The Philadelphia artists are Natessa Amin, who draws on such diverse decorative traditions as Indian, African and Pennsylvania Dutch; Jesse Harrod, a fiber artist whose 3D wall pieces are in graduated color and undulating forms; Arden Bendler Browning, whose energetic paintings are free-form yet meticulous; and Alexis Granwell, who highlights white papier-mâche sculptures with touches of color.
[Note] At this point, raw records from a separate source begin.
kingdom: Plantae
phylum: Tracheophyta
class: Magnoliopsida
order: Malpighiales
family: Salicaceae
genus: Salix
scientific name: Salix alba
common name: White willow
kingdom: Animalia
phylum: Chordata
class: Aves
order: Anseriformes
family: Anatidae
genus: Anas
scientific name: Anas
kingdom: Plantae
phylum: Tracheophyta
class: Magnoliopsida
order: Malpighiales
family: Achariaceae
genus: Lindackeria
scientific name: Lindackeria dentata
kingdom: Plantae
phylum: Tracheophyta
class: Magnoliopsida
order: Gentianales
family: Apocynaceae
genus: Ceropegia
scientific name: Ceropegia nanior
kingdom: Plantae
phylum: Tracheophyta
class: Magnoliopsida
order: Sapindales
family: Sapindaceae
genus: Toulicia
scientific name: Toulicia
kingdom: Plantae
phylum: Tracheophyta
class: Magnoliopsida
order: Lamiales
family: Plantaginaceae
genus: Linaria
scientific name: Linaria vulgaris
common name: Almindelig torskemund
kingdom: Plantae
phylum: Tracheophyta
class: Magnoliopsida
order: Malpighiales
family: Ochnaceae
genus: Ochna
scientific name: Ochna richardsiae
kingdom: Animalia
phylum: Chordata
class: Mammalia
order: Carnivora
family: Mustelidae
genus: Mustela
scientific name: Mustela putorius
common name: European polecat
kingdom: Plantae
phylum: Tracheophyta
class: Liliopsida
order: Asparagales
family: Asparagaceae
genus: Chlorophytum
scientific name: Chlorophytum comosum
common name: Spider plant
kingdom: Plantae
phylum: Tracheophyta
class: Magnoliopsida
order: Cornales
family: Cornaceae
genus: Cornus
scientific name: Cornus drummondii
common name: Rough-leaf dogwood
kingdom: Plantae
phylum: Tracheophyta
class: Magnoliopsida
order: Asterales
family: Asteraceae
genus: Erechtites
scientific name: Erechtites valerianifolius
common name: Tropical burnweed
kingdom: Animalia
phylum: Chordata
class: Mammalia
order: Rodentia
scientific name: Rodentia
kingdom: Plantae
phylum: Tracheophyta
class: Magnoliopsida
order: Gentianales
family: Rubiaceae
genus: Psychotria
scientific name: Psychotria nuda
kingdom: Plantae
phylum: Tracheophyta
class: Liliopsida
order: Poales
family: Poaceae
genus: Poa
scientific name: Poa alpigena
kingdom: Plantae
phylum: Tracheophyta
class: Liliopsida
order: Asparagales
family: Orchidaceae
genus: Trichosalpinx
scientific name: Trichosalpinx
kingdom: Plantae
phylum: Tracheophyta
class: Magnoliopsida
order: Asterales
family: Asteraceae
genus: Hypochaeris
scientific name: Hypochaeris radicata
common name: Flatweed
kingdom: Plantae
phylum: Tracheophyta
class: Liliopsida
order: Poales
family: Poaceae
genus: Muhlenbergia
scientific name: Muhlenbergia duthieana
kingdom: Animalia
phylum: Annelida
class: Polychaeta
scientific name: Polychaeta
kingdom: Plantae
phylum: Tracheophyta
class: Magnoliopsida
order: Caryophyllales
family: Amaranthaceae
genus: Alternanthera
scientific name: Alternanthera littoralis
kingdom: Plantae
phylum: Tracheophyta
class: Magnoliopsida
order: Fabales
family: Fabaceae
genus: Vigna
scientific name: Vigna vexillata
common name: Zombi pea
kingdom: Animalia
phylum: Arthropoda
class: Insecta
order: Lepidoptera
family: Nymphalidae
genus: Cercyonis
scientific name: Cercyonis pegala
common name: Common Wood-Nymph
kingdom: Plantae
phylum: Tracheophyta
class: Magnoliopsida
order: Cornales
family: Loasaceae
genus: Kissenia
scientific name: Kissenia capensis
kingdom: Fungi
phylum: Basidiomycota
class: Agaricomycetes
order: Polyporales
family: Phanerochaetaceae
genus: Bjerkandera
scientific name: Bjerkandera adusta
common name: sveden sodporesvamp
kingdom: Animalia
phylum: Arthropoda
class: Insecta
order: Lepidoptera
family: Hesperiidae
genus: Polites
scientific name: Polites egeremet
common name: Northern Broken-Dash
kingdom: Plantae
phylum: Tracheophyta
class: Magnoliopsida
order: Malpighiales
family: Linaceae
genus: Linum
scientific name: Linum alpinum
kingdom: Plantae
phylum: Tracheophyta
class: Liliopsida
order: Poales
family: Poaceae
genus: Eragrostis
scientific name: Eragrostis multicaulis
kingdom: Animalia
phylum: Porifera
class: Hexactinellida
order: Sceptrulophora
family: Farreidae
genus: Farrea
The rest of the Baltimore contingent consists of Jo Smail, whose patterned abstractions incorporate African fabrics; Alex Ebstein, who makes sculptural paintings from such materials as cutup yoga mats; and Maren Hassinger, whose circular nest of twisted newspaper fragments makes such a tidy — make that messy — contrast to Lu’s style of painting that the two are juxtaposed on the cover of the show’s catalogue. Between Hassinger’s clumped assemblage and Lu’s pristine orbits lies a whole region of contemporary abstraction.